For those that actually look at this blog, I hope this material brings a little sunshine as your weekend concludes. I love Nike’s All Conditions Gear division and I know a fair few who are equally, if not more, psychotic about the product they’ve pumped out over the years. Even those speckled, beige boxes have us babbling incoherently. I’m constantly haunted by turning down an ACG trip in Utah back in late 2008 (I had my reasons) where I could have nerded out by campfire. ACG is bigger than sneakers to me — the colours and resolutely uncommercial nature of the range always struck me as a labour of love rather than some cash-in, with several key Nike personnel enjoying steep gradients in the name of fun. That ACG aesthetic still resonates in contemporary product and 1989-1995 was one of the best times to be a little peculiar about offroad product. The colours on the apparel at the time of ACG’s 1989 launch are particularly interesting.
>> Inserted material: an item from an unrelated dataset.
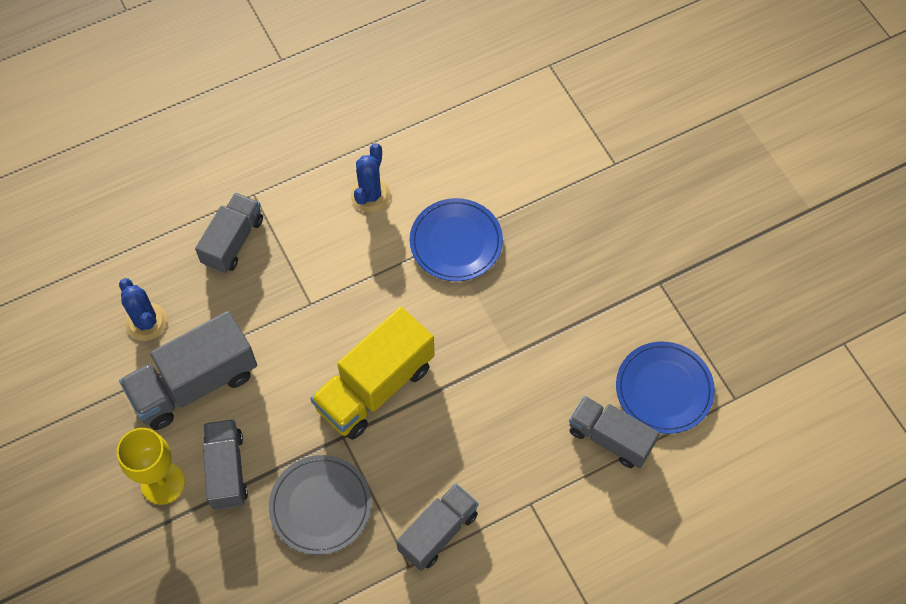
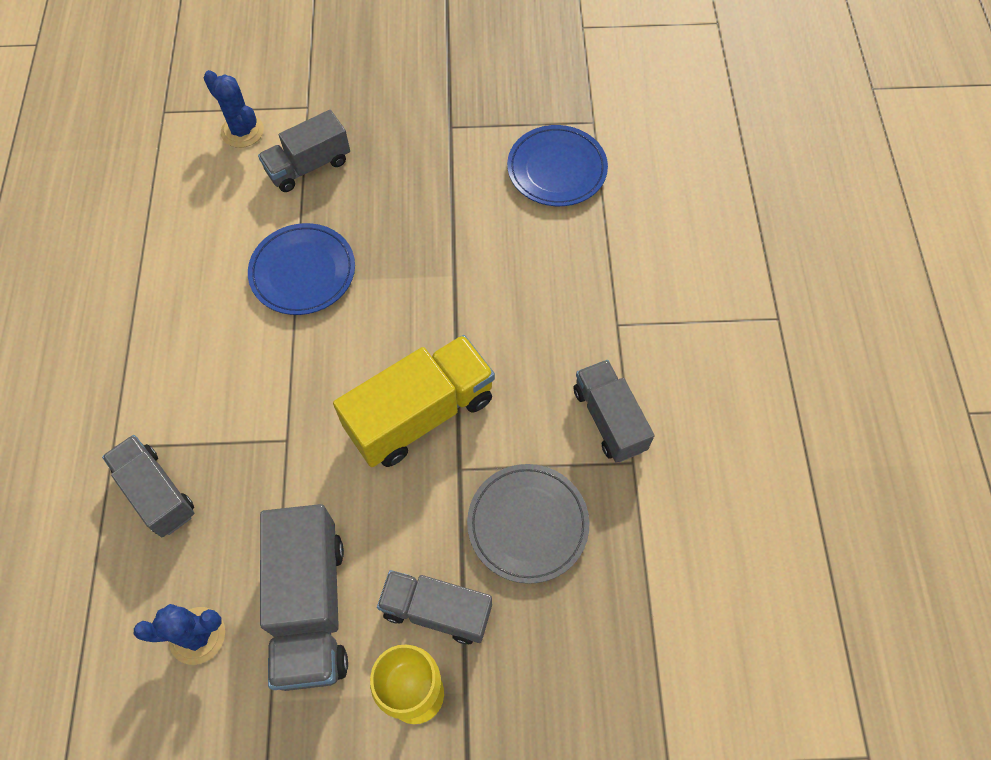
camera: 65 degrees left, 0 degrees up
(370, 195) = (196, 328): blue cactus -> blue cactus (242, 131)
(375, 387) = (420, 414): yellow truck -> yellow truck turned 105 degrees counterclockwise
(610, 438) = (583, 231): grey truck -> grey truck (309, 166)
From 1981’s launch of Magma, Approach (complete with GORE-TEX) and Lava Dome to the Escape runner and the rugged pieces in each subsequent catalogue (Son of Lava Dome, anyone? Bring that back) and the Nike Hiking line pre-ACG, the mix of muted and some brave blasts of pop colour, trail styling was a significant influence on my perception of good design. It’s a good thing that I found myself working alongside folk who appreciated it too. It’s no surprise that Japanese collectors appreciated ACG’s odder pieces (like the Moc) a little more on their debut, but the work of Tinker Hatfield, Sergio Lozano, Tory Orzeck, Peter Fogg, Carl Blakeslee and Robert Mervar on the silhouettes is appreciated round these parts. Salutes to Nate VanHook for his work on ACG via Nike Sportswear too — seeing the Lunar Macleay on an inspiration board at Stone Island HQ in the new ‘INVENTORY’ proves that shoe made its mark in terms of innovation as well as nods to old Nike favourites.
Of course, there’s the “what if?” factor too. Geoff Hollister was set to launch Nike Aqua Gear (with an emphasis on boat activity) around the time ACG was launched — a watery Nike sub-range to work alongside the Aqua Sock. It could have generated some brilliantly lurid garments and further footwear, but sadly wasn’t to be. Later ACG releases made to work in and out of rivers and streams carry some Aqua Gear spirit, while the Sock stays classic.
Over the last few years an emphasis on retro has distracted us from some of Nike’s brilliantly polarizing ACG releases. The Tallac, debuted in 2003 was a classic piece of strange and 2009’s Zoom Ashiko was excellent too. This seasons fine Zoom Meriwether feels like the intelligent offspring of the former footwear. My buddy Frank the Butcher (not to be mistaken with Mike Reid’s wheeler-dealer) recently tweeted a picture of some black-on-black ACG boots that piqued my interest. I enjoy the Nike boot’s status as an inner city orientated release masquerading as an offroad design.
Nobody’s going up a mountain in Goadomes, but they stay classic — the mystery shoe carried a faint aura of the DC and Baltimore favourite, but minus the Frankenstein’s Monster factor. I love this Laced interview with Mr. Blakeslee about the genesis of that shoe, how it was a Timberland response and how Udi from Training Camp was involved. Frank’s boot had me losing my mind — GORE-TEX, a slightly Bakin shape (presumably built on the same last as the ACG Foamposite Bakin boot) and even an air of old personal favourites like the Max Uptempo were all in the mix. Except this looked to be built like a brick shithouse, The model is the Air Max Prime and it’s an expensive one at $200 (only $25 cheaper than the insane Superdome model was in 1992) and it’s available in spots like Eastbay now. It looks built to last, with that centre eyelet, carbon-style heel counter, swoosh and ‘ACG’ on the Max Air being particularly effective. I’m sure the majority will loathe it, but that just makes them more appealing.
This article in the April/May 1981 issue of ‘Backpacker’ was published shortly after the original Nike hiker ads with John Roskelley and crew ran, and discusses the rise of GORE-TEX, sneaker hybrids and a lighter breed of hiking shoe. It’s fun to see GORE-TEX treated as a flash-in-the-pan by some, but there’s some good material in there on how it was placed in performance product.
Then there’s the ACG and Nike Hiking marketing. Merging a rustic breed of beard-friendly gear with state-of-the-art technologies and a fair amount of whimsy that probably wouldn’t make it to publication in other divisions, some really smart W+K copywriting and design shines through in each of these ads. The Air Azona one (what’s Nike Outdoors though?) is particularly excellent in breaking down the ACG formula.